About the Role
Gradion is expanding its SRE team for the a client with a long-term managed services. You will be part of a global, follow-the-sun SRE function, responsible for platform stability, cloud infrastructure, and incident response.
This role suits engineers who are technically solid, self-directed, and comfortable operating in a fast-moving, internationally distributed environment. You will go through a structured onboarding alongside an internal SRE team before taking on independent operational responsibility.
What You Will Do
Own platform availability: monitor, triage, and resolve incidents within defined SLA windows
Manage cloud infrastructure on AWS and/or GCP - provisioning, scaling, and day-to-day operations
Maintain and improve CI/CD pipelines and GitOps workflows
Operate observability systems: monitoring, logging, and alerting at production scale
Participate in on-call rotation as part of the global follow-the-sun coverage model
Configure, deploy, and manage AI tooling and MCP servers in production environments
Contribute to infrastructure automation, scripting, and internal tooling
Write clear post-incident reviews and contribute to the monthly operational report
Collaborate closely with engineering teams across multiple time zones
What You Bring
4+ years in a DevOps / SRE / Platform Engineering role within an international team
Solid Kubernetes knowledge - cluster operations, troubleshooting, and configuration
Hands-on cloud experience with AWS and/or GCP
Good understanding of networking fundamentals - DNS, load balancing, firewalls, VPC
Scripting and automation skills (Python, Bash, or similar)

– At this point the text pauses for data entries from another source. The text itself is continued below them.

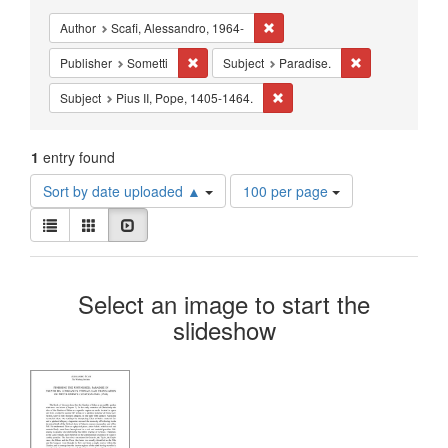
Constraints
Remove constraint Author: Scafi
Author
Scafi, Alessandro, 1964-
Remove constraint Publisher: Sometti
Remove constrai
Publisher
Sometti
Subject
Paradise.
Remove constraint Subject: Pi
Subject
Pius II, Pope, 1405-1464.
1
entry found
Number
Sort by date uploaded ▲
100 per page
of
View
results
List
Gallery
Slideshow
results
to
as:
display
Search
per
Select an image to start the
page
Results
slideshow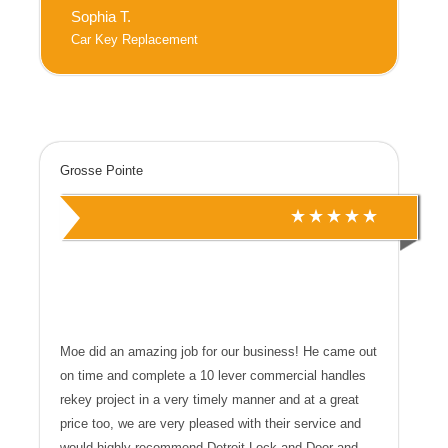
Sophia T.
Car Key Replacement
Grosse Pointe
Moe did an amazing job for our business! He came out
on time and complete a 10 lever commercial handles
rekey project in a very timely manner and at a great
price too, we are very pleased with their service and
would highly recommend Detroit Lock and Door and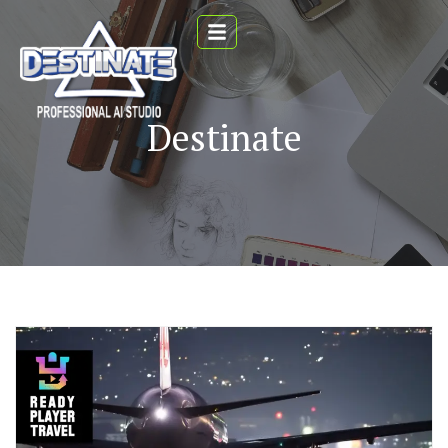
Destinate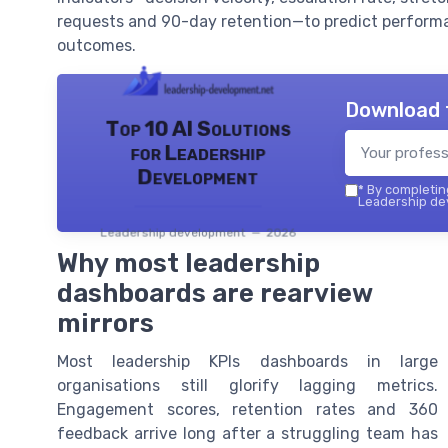
requests and 90-day retention—to predict performa
outcomes.
Download 
Top 10 AI Solutions
for Leadership
Development
*
By completing
Leadership dev
Leadership development — 2026
Why most leadership
dashboards are rearview
mirrors
Most leadership KPIs dashboards in large
organisations still glorify lagging metrics.
Engagement scores, retention rates and 360
feedback arrive long after a struggling team has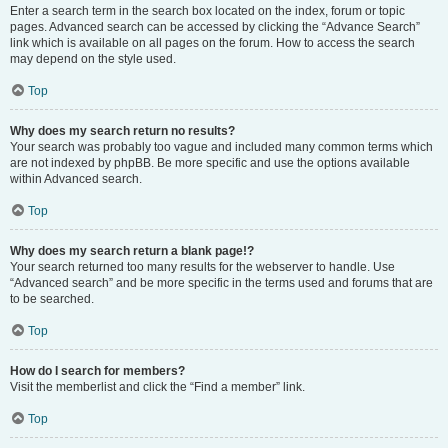
Enter a search term in the search box located on the index, forum or topic
pages. Advanced search can be accessed by clicking the “Advance Search”
link which is available on all pages on the forum. How to access the search
may depend on the style used.
Top
Why does my search return no results?
Your search was probably too vague and included many common terms which
are not indexed by phpBB. Be more specific and use the options available
within Advanced search.
Top
Why does my search return a blank page!?
Your search returned too many results for the webserver to handle. Use
“Advanced search” and be more specific in the terms used and forums that are
to be searched.
Top
How do I search for members?
Visit the memberlist and click the “Find a member” link.
Top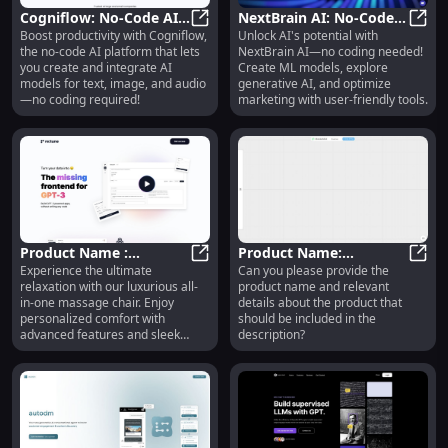
Cogniflow: No-Code AI
NextBrain AI: No-Code
Boost productivity with Cogniflow,
Unlock AI's potential with
for Workflow
Cogniflow: No-Code AI for Workfl
Machine Learning & AI
NextB
the no-code AI platform that lets
NextBrain AI—no coding needed!
Automation & Data
Solutions for Businesses
you create and integrate AI
Create ML models, explore
Analysis
models for text, image, and audio
generative AI, and optimize
—no coding required!
marketing with user-friendly tools.
Product Name :
Product Name:
Experience the ultimate
Can you please provide the
Premium Features and
Product Name : Premium Features
Innovative Solutions for
Produ
relaxation with our luxurious all-
product name and relevant
Advanced Functionality
Efficient Workflow
in-one massage chair. Enjoy
details about the product that
Management
personalized comfort with
should be included in the
advanced features and sleek
description?
design.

Experience with CI/CD tools and GitOps-based delivery
Working knowledge of monitoring and observability systems (Prometheus, ELK, or equivalent)

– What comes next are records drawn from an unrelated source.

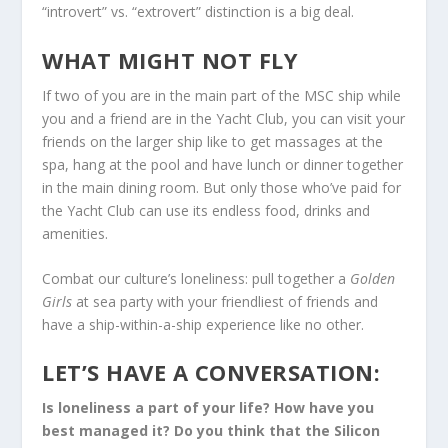
“introvert” vs. “extrovert” distinction is a big deal.
WHAT MIGHT NOT FLY
If two of you are in the main part of the MSC ship while
you and a friend are in the Yacht Club, you can visit your
friends on the larger ship like to get massages at the
spa, hang at the pool and have lunch or dinner together
in the main dining room. But only those who’ve paid for
the Yacht Club can use its endless food, drinks and
amenities.
Combat our culture’s loneliness: pull together a
Golden
Girls
at sea party with your friendliest of friends and
have a ship-within-a-ship experience like no other.
LET’S HAVE A CONVERSATION:
Is loneliness a part of your life? How have you
best managed it? Do you think that the Silicon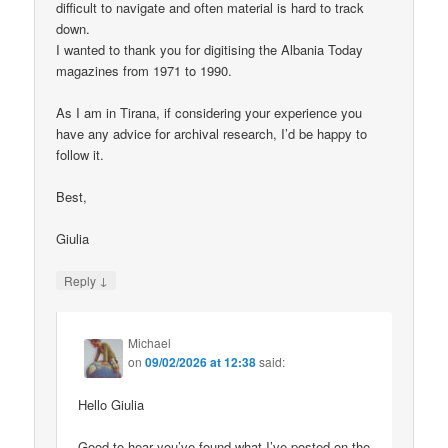
difficult to navigate and often material is hard to track
down.
I wanted to thank you for digitising the Albania Today
magazines from 1971 to 1990.
As I am in Tirana, if considering your experience you
have any advice for archival research, I’d be happy to
follow it.
Best,
Giulia
↓
Reply
Michael
on
09/02/2026 at 12:38
said:
Hello Giulia
Good to hear you’ve found what I’ve posted on the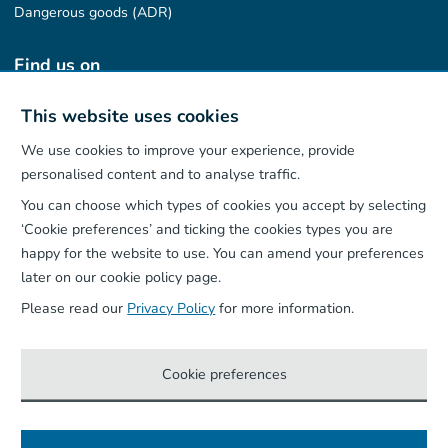
Dangerous goods (ADR)
Find us on
This website uses cookies
We use cookies to improve your experience, provide
Our App
personalised content and to analyse traffic.
You can choose which types of cookies you accept by selecting
‘Cookie preferences’ and ticking the cookies types you are
happy for the website to use. You can amend your preferences
later on our cookie policy page.
Please read our
Privacy Policy
for more information.
Cookie preferences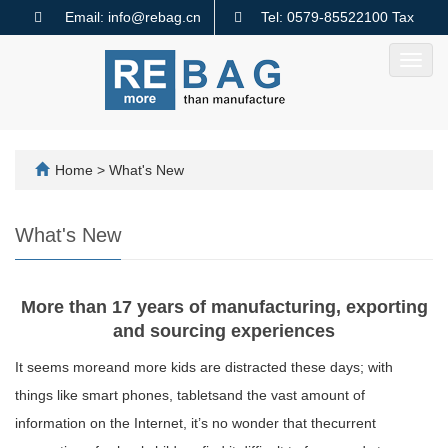
Email: info@rebag.cn
Tel: 0579-85522100 Tax
code: 91330782MA2MMTQ640
Toggl
navig
Home
>
What's New
What's New
More than 17 years of manufacturing, exporting
and sourcing experiences
It seems moreand more kids are distracted these days; with
things like smart phones, tabletsand the vast amount of
information on the Internet, it’s no wonder that thecurrent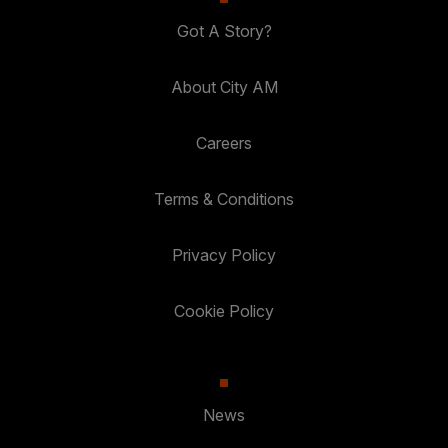
Got A Story?
About City AM
Careers
Terms & Conditions
Privacy Policy
Cookie Policy
News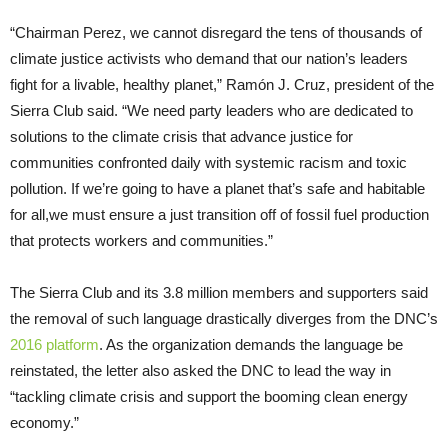
“Chairman Perez, we cannot disregard the tens of thousands of
climate justice activists who demand that our nation’s leaders
fight for a livable, healthy planet,” Ramón J. Cruz, president of the
Sierra Club said. “We need party leaders who are dedicated to
solutions to the climate crisis that advance justice for
communities confronted daily with systemic racism and toxic
pollution. If we’re going to have a planet that’s safe and habitable
for all,we must ensure a just transition off of fossil fuel production
that protects workers and communities.”
The Sierra Club and its 3.8 million members and supporters said
the removal of such language drastically diverges from the DNC’s
2016 platform
. As the organization demands the language be
reinstated, the letter also asked the DNC to lead the way in
“tackling climate crisis and support the booming clean energy
economy.”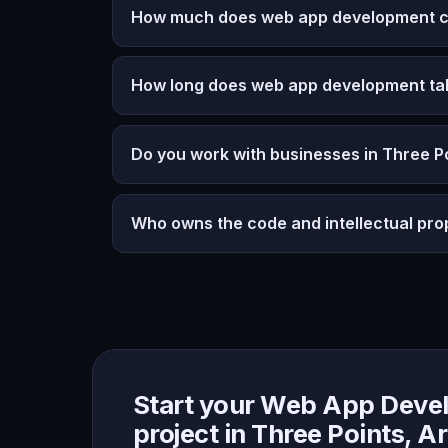
How much does web app development cos
How long does web app development ta
Do you work with businesses in Three P
Who owns the code and intellectual pro
Start your Web App Deve
project in Three Points, A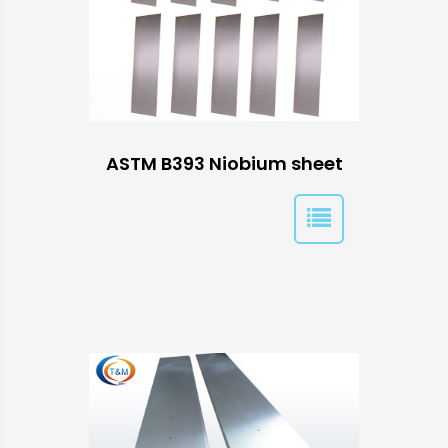
ASTM B393 Niobium sheet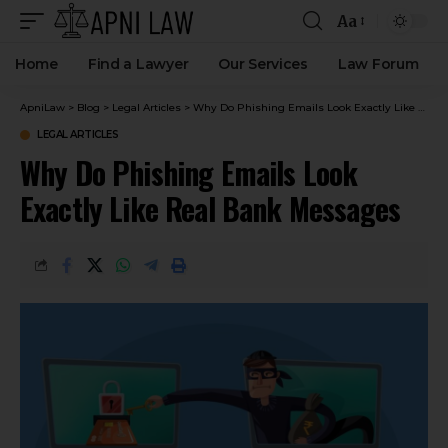
Aa
Home
Find a Lawyer
Our Services
Law Forum
ApniLaw
>
Blog
>
Legal Articles
>
Why Do Phishing Emails Look Exactly Like Real Bank Messages
LEGAL ARTICLES
Why Do Phishing Emails Look
Exactly Like Real Bank Messages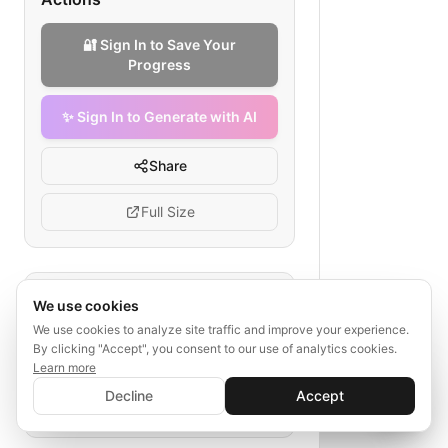
🔐 Sign In to Save Your
Progress
✨ Sign In to Generate with AI
Share
Full Size
Tags
We use cookies
We use cookies to analyze site traffic and improve your experience.
financial advisory
booking flow
By clicking "Accept", you consent to our use of analytics cookies.
payment checkout
Learn more
✨ Sign In to Generate with AI
client documents
Sign In
Decline
Accept
Save your progress and unlock AI features
📊
💬
appointment scheduling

Good English - daily communication with European stakeholders is a core requirement
Self-directed and proactive - you ask the right questions and drive issues to resolution without waiting to be told
Nice to Have
Experience configuring and managing MCP servers and AI tooling in production
Exposure to AI enablement workflows or LLM infrastructure
Background supporting eCommerce or SaaS platforms
Familiarity with the Frontastic / commercetools Frontend ecosystem
🏆 Join Vietnam’s Best IT Company - Gradion Vietnam (formerly NFQ Vietnam) was recognized by ITViec for 8 consecutive years, including 2 successive years as the Winner. Work with some of the best minds in the industry and be part of a company that’s redefining how businesses scale through technology.
🌍 Career Growth & Leadership Development - Work closely with our leadership team, gain mentorship from experienced executives, and have direct exposure to high-level strategic decisions. Your growth is limitless, as long as you’re ready to step up, opportunities will always be there for you.
🚀 AI-First Engineering & Strategic Consulting - Our engineering culture integrates AI as a core driver of design, development, and optimization - not an add-on. As a forward-thinking consultancy, we go beyond traditional engineering, combining technical excellence with a strategic mindset to deliver transformative solutions for ambitious businesses.
💰 Competitive Compensation - We believe great talent deserves great rewards. Expect an attractive salary, performance-based bonuses, and a benefits package that reflects your impact. We value talent over salary budgets - exceptional contributions deserve exceptional rewards.
✨ And Many More Benefits to Explore! But most importantly, a healthy work-life balance and an environment where you can thrive professionally and personally. Including:
- Performance bonus of up to 2 months’ salary.
- Performance review twice a year, so your growth is recognized and rewarded.
- Premium healthcare for you, plus an annual health check.
- 15 days of annual leave.
- Full salary during probation.
- Hybrid working for real flexibility.
- Monthly Happy Hour and Community Tech activities.
- Work on global projects as part of an innovation team that shapes ideas for the hi-tech world.
- Diverse training programs to keep you growing.
Skills Required
- 4+ years in a DevOps / SRE / Platform Engineering role within an international team
- Solid Kubernetes knowledge - cluster operations, troubleshooting, and configuration
- Hands-on cloud experience with AWS and/or GCP
- Good understanding of networking fundamentals - DNS, load balancing, firewalls, VPC
- Scripting and automation skills (Python, Bash, or similar)
- Experience with CI/CD tools and GitOps-based delivery
- Working knowledge of monitoring and observability systems (Prometheus, ELK, or equivalent)
- Fluent English (C1 minimum)
What We Do
At Gradion, we consult businesses with Digital & Deep Tech. With over 23 years of experience and a global team of 300+ experts across 7 countries, our impact spans e-commerce, retail, mobility, travel & logistics, and intralogistics, where we’ve driven bold, measurable transformative technology solutions. Powered by the AI-first foundation, our journey is defined by customer stories of bold transformations in Business, Technology and People. We've partnered with visionary companies to architect the strategies, systems, and technologies that propelled them to extraordinary success. From large-scale platforms to AI, data, cybersecurity & robotic solutions, Gradion delivers tailored, future-ready solutions, empowering the next generation of Billion Dollar Companies.